Ale oczywiście nie jest to takie proste. Przede wszystkim dziecko musi chcieć porzucić problematyczne zachowanie i techniki samouspokajajace. Jeśli zdecydowanie nie chce tego zmienić, pozostaje zachować spokój i cierpliwość (być może z czasem pojawi się przyzwolenie?). Przyda się także pozytywne wzmocnienia, konsekwencja i motywacja oraz pochwały.
- W sytuacji, gdy nawyk samouspokajający się nasila, warto dać dziecku więcej czasu na zabawę, więcej uwagi i ciepła. Dobrze też je zapytać o to, co czuje lub spróbować odczytać jego emocje i porozmawiać o nich. Dzięki temu wzrastają szanse, że dziecko się wyciszy, zrelaksuje. Będzie wiedziało i czuło, że ma w opiekunach pełne wsparcie.

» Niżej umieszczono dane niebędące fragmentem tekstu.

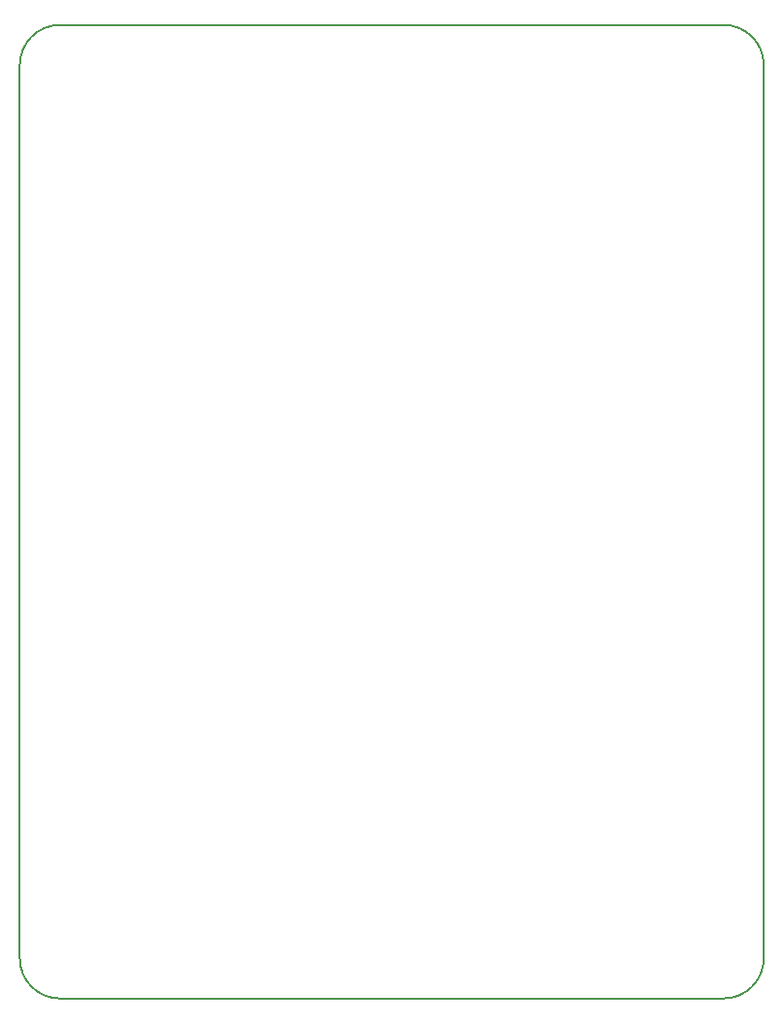
<source format=gbr>
G04 start of page 6 for group 4 idx 4 *
G04 Title: (unknown), outline *
G04 Creator: pcb 1.99z *
G04 CreationDate: Tue 02 Sep 2014 22:15:35 GMT UTC *
G04 For: rbarlow *
G04 Format: Gerber/RS-274X *
G04 PCB-Dimensions (mm): 85.00 105.00 *
G04 PCB-Coordinate-Origin: lower left *
%MOMM*%
%FSLAX43Y43*%
%LNOUTLINE*%
%ADD116C,0.200*%
G54D116*X13500Y10000D02*X71500D01*
X75000Y13500D02*Y91500D01*
X71500Y95000D02*X13500D01*
X10000Y91500D02*Y13500D01*
X71500Y10000D02*G75*G03X75000Y13500I0J3500D01*G01*
X10000D02*G75*G03X13500Y10000I3500J0D01*G01*
X10000Y91500D02*G75*G02X13500Y95000I3500J0D01*G01*
X71500D02*G75*G02X75000Y91500I0J-3500D01*G01*
M02*

</source>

Na siłę i bez konsultacji psychologicznej lepiej nie tłumić zachowań samoregulacyjnych u dzieci. To może bowiem prowadzi do wzmożenia stresu, zamknięcia się i przekierowania energii do wewnątrz. Może to mieć nieprzyjemne konsekwencje. Zdarza się, że w rezultacie pojawiają się wybuchy lub wręcz przeciwnie - wycofanie.

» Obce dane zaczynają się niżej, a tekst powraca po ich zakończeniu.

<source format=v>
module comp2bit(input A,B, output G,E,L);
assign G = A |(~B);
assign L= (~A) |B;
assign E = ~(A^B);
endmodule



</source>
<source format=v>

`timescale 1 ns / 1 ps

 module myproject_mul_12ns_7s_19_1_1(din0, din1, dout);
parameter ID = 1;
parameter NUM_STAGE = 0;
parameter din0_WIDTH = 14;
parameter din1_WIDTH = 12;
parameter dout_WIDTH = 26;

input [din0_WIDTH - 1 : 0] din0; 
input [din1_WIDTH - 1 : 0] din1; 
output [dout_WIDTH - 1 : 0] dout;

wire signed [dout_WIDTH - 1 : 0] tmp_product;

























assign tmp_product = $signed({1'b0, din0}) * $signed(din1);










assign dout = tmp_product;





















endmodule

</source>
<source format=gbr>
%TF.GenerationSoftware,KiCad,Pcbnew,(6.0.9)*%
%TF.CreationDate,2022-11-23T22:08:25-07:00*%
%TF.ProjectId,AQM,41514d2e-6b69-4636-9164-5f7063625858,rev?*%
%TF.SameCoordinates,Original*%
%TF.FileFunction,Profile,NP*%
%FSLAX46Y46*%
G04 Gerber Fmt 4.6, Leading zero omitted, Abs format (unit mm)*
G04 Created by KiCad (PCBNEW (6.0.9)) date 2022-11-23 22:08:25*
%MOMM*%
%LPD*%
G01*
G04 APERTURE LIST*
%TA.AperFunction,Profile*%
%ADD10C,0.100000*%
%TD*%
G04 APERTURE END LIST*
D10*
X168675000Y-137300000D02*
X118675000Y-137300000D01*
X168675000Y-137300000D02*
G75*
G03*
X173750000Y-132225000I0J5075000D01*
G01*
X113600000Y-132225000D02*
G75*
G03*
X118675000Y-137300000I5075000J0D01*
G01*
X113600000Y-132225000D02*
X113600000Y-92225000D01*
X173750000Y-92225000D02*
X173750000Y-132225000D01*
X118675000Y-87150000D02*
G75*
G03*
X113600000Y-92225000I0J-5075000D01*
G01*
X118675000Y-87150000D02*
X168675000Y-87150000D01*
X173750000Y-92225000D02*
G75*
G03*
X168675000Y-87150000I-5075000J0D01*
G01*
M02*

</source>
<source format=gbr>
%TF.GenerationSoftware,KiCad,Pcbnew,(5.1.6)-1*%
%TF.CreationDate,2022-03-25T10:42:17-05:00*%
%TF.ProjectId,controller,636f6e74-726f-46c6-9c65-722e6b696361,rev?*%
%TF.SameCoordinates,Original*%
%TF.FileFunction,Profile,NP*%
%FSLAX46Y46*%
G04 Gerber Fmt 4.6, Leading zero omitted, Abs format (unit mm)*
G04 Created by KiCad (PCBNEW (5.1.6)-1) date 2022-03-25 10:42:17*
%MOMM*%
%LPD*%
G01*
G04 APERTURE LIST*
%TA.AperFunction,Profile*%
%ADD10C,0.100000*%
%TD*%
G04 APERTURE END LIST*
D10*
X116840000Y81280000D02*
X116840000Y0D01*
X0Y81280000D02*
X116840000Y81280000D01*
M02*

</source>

Kiedy samouspokajające zachowania stają się problemem?
Czasem zachowania samouspokajające są powodem do niepokoju, mogą bowiem wskazywać na spektrum autyzmu. Ze specjalistą warto skontaktować się, gdy:
- powtarzalne zachowania nie zmieniają się i nie ewoluują wraz z wiekiem dziecka,
- dziecko ma trudności w przerwaniu autostymulującej czynności,
- zachowania samoregulujące występują zawsze, gdy dziecko nie radzi sobie z bodźcami sensorycznymi: światłem czy dźwiękiem,
- stymulacja przybiera niebezpieczne formy autoagresji, na przykład szczypania się, wyrywania włosów, krzyku, bicia po głowie,
- autostymulacja trwa długo, nawet pół godziny bez przerwy.
Zdecydowanie trzeba też reagować, kiedy objawy nasilają się, dziecko jest nerwowe i ma kłopoty rozwojowe lub gdy w skrajnych przypadkach pojawiają się zachowania agresywne. Wówczas należy niezwłocznie porozmawiać o tym z pediatrą czy psychologiem.